■ **DIRECTIONS FOR THIS TASK**: Give back exactly the lines of the data below, starting with the line that has "of invasive ductal" and going on through the line that has "staining by immunohistochemistry".

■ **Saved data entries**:
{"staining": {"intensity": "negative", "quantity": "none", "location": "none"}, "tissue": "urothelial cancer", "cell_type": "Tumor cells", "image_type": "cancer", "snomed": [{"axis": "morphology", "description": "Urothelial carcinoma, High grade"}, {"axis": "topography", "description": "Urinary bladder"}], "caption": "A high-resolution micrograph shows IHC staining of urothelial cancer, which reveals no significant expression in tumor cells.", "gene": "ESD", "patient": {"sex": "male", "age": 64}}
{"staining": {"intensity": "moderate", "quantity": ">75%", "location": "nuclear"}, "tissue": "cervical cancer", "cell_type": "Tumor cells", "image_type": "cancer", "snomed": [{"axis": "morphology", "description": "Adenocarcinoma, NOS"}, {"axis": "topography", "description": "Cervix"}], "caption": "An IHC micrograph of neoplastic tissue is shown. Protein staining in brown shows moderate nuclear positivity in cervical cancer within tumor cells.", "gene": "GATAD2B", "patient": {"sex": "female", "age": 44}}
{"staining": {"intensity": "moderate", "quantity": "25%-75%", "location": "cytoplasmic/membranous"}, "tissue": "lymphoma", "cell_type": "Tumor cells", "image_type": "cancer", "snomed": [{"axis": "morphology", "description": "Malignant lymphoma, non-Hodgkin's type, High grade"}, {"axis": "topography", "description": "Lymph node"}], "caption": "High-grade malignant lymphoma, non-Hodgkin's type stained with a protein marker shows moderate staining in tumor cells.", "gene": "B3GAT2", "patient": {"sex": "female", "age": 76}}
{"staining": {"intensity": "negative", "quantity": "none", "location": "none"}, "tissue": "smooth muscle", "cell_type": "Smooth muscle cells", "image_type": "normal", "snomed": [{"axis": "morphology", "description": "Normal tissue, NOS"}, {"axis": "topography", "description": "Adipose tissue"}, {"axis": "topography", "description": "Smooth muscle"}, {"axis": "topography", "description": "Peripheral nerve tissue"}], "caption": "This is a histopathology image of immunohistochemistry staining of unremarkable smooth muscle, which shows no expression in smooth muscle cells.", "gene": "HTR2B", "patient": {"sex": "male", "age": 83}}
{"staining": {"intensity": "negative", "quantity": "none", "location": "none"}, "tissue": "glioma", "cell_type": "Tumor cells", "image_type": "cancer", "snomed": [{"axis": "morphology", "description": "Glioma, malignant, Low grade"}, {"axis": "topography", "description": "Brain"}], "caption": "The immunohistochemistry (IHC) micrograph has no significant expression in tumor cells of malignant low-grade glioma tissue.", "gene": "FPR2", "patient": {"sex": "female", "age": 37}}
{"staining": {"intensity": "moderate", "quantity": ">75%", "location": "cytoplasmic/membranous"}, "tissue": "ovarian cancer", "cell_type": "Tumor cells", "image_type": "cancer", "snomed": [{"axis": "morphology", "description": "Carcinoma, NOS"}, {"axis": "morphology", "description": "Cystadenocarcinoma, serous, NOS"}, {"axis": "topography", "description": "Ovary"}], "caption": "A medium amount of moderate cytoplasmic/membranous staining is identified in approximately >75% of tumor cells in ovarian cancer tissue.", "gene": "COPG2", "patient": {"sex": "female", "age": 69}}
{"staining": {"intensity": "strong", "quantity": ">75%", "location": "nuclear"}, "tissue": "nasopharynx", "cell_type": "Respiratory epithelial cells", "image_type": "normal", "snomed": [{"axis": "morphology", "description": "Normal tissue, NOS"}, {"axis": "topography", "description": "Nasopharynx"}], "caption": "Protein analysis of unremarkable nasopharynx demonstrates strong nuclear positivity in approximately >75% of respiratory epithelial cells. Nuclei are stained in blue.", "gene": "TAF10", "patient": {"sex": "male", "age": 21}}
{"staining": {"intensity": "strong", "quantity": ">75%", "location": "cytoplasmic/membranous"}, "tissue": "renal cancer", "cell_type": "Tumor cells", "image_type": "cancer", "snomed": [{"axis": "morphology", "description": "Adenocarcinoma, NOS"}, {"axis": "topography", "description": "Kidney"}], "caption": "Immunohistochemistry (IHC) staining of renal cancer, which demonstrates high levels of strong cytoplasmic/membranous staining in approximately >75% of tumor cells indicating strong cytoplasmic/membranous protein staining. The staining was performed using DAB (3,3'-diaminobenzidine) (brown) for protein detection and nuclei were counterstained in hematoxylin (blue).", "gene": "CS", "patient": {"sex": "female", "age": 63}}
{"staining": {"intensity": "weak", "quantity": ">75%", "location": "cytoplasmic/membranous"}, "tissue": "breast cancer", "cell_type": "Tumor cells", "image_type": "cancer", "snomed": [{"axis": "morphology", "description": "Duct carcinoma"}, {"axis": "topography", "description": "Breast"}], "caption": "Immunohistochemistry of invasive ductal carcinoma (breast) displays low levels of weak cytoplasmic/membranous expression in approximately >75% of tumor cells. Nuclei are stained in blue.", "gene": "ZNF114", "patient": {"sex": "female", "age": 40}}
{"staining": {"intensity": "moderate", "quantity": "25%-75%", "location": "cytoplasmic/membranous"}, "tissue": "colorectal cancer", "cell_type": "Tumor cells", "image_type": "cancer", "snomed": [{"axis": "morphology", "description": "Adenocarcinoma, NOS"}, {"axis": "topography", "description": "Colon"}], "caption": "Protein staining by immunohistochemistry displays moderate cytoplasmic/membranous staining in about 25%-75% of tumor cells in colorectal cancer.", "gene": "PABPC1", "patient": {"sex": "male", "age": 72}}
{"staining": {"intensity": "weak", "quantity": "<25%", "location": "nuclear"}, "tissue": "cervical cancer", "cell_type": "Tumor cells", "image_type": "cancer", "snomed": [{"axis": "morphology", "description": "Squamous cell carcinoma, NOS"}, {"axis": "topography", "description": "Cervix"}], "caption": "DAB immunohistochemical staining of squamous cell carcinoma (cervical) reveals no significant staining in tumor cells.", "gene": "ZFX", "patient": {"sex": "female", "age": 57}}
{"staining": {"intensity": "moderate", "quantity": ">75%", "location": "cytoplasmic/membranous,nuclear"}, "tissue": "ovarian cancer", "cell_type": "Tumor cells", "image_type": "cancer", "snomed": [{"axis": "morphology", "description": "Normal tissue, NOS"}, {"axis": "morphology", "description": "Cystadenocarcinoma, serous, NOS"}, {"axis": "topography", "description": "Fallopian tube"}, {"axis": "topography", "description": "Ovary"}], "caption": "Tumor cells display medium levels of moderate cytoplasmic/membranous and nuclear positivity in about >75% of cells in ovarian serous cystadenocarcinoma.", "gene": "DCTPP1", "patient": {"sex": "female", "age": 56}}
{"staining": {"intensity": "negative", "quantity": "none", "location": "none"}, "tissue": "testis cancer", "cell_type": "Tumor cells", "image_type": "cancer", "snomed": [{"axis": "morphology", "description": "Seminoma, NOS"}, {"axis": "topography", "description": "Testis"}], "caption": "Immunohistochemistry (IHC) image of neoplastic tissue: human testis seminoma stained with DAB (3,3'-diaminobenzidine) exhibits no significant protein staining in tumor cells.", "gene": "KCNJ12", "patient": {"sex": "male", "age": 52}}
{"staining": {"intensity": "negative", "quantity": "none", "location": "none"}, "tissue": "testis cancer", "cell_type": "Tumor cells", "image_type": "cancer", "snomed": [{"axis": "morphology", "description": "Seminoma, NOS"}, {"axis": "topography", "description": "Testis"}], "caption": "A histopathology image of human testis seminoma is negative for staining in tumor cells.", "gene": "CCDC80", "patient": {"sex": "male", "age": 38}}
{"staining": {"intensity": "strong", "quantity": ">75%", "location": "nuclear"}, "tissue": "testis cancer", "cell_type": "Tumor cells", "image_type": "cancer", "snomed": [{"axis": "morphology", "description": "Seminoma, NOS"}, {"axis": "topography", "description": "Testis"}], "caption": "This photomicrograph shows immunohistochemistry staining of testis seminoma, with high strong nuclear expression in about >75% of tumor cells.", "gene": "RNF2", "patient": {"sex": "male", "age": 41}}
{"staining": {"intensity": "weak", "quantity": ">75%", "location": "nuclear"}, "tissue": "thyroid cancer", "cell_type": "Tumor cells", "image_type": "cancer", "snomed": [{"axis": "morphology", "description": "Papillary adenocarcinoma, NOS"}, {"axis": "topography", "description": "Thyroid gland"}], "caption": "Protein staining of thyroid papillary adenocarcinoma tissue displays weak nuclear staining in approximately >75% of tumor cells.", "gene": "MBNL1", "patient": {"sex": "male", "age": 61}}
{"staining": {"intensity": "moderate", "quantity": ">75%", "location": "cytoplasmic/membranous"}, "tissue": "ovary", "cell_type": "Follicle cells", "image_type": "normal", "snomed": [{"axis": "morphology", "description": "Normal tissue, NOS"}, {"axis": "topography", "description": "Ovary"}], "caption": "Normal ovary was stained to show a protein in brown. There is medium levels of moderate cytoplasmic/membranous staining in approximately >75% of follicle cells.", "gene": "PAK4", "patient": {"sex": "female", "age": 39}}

■ **SOLUTION FOR THIS PROBLEM**:
{"staining": {"intensity": "weak", "quantity": ">75%", "location": "cytoplasmic/membranous"}, "tissue": "breast cancer", "cell_type": "Tumor cells", "image_type": "cancer", "snomed": [{"axis": "morphology", "description": "Duct carcinoma"}, {"axis": "topography", "description": "Breast"}], "caption": "Immunohistochemistry of invasive ductal carcinoma (breast) displays low levels of weak cytoplasmic/membranous expression in approximately >75% of tumor cells. Nuclei are stained in blue.", "gene": "ZNF114", "patient": {"sex": "female", "age": 40}}
{"staining": {"intensity": "moderate", "quantity": "25%-75%", "location": "cytoplasmic/membranous"}, "tissue": "colorectal cancer", "cell_type": "Tumor cells", "image_type": "cancer", "snomed": [{"axis": "morphology", "description": "Adenocarcinoma, NOS"}, {"axis": "topography", "description": "Colon"}], "caption": "Protein staining by immunohistochemistry displays moderate cytoplasmic/membranous staining in about 25%-75% of tumor cells in colorectal cancer.", "gene": "PABPC1", "patient": {"sex": "male", "age": 72}}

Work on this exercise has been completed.